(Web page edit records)
===

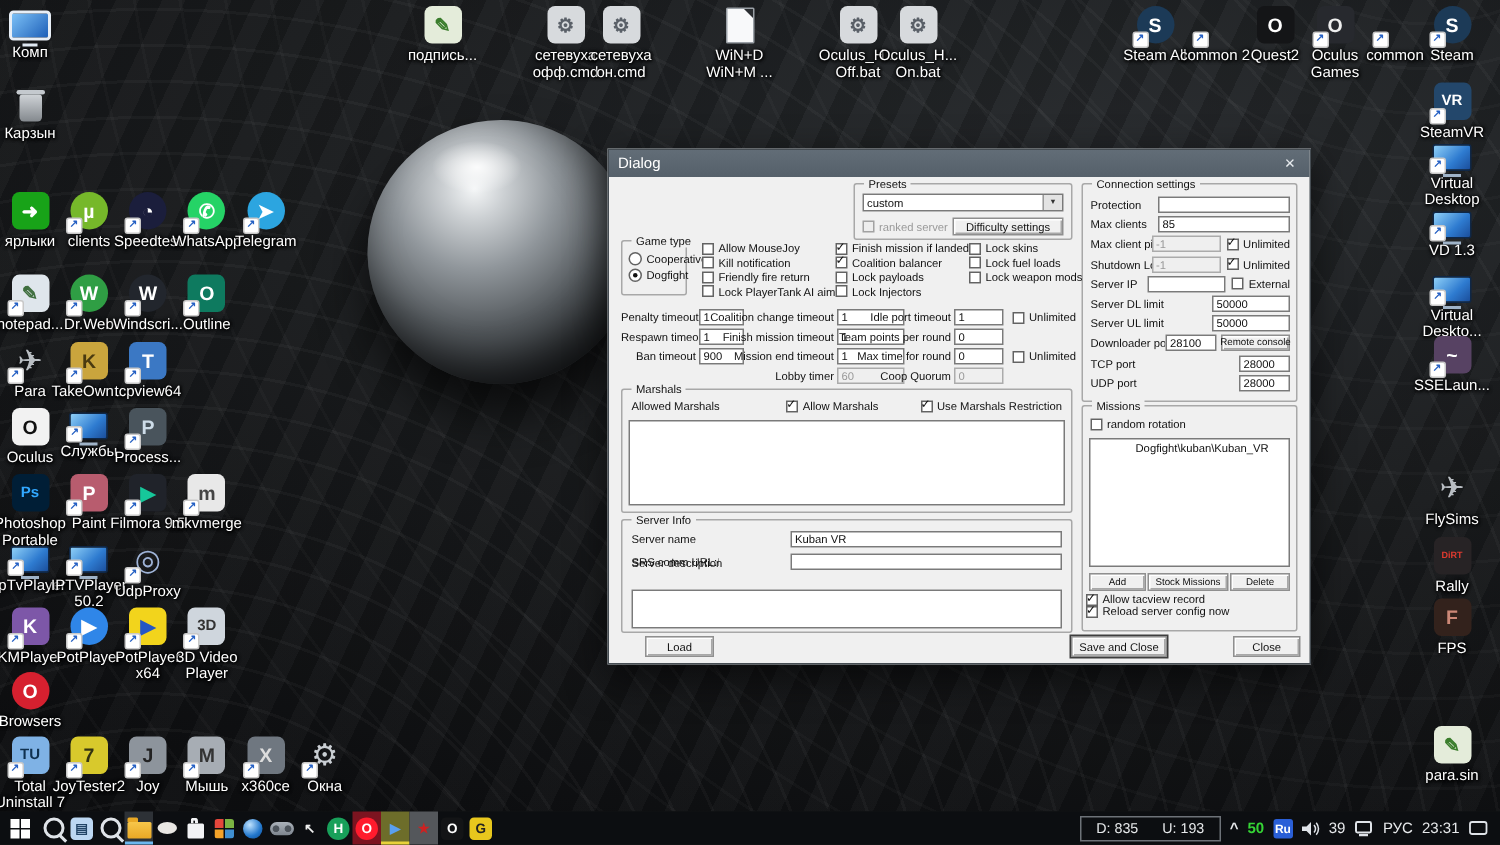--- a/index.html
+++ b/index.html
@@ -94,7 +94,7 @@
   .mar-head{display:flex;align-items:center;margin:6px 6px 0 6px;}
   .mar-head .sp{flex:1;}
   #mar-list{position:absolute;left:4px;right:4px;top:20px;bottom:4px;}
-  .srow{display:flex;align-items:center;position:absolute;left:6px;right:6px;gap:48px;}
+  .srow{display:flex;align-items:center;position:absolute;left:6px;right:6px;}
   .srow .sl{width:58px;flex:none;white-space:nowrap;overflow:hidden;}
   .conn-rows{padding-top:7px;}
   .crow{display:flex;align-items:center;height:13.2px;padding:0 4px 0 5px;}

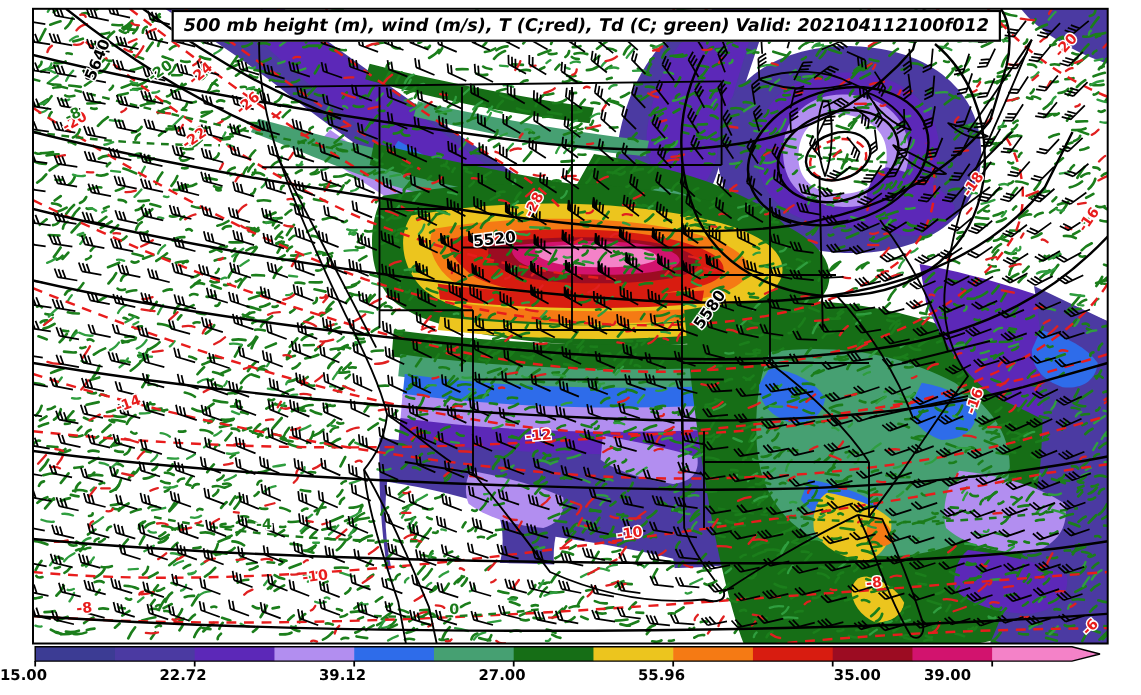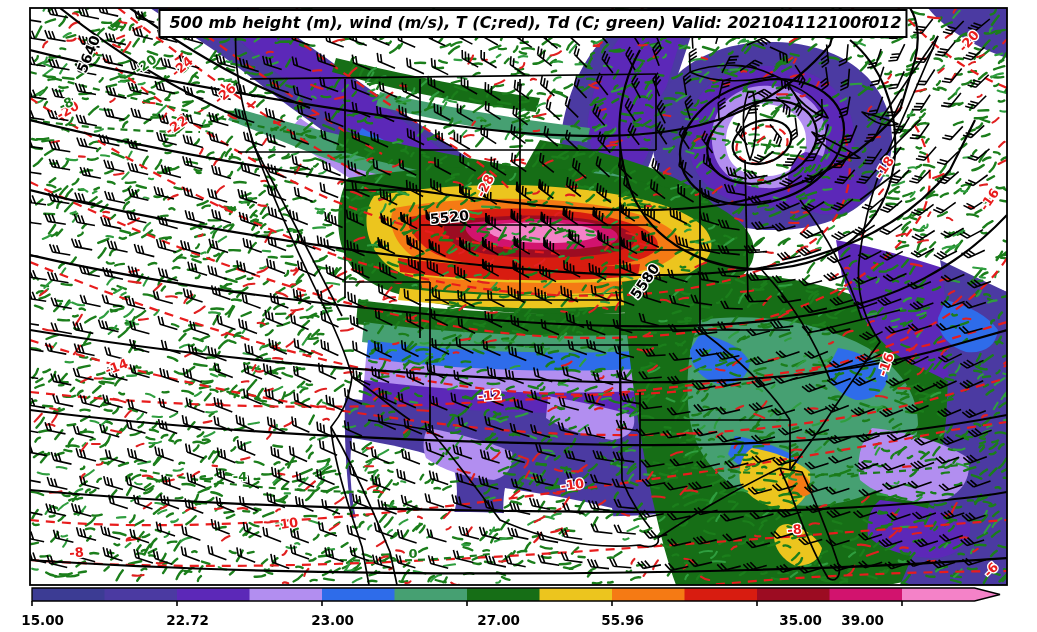--- a/index.html
+++ b/index.html
@@ -7,7 +7,7 @@
        font-family:"DejaVu Sans","Liberation Sans",sans-serif;}
   .fig svg{position:absolute;left:0;top:0;}
   .titlebox{position:absolute;top:9px;left:533px;transform:translateX(-50%);
-            background:#ffffff;border:2px solid #000;padding:2px 4px 3px 9px;
+            background:#ffffff;border:2px solid #000;padding:2px 9px 3px 9px;
             font-style:italic;font-weight:bold;font-size:16px;color:#000;white-space:nowrap;
             line-height:1.25;}
   .cbar-labels{position:absolute;left:0;top:606px;width:1037px;height:20px;}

===

### Your task
Find all lines holding the word "ffffff" in the records above and copy them.

### Solution for this exercise
-            background:#ffffff;border:2px solid #000;padding:2px 4px 3px 9px;
+            background:#ffffff;border:2px solid #000;padding:2px 9px 3px 9px;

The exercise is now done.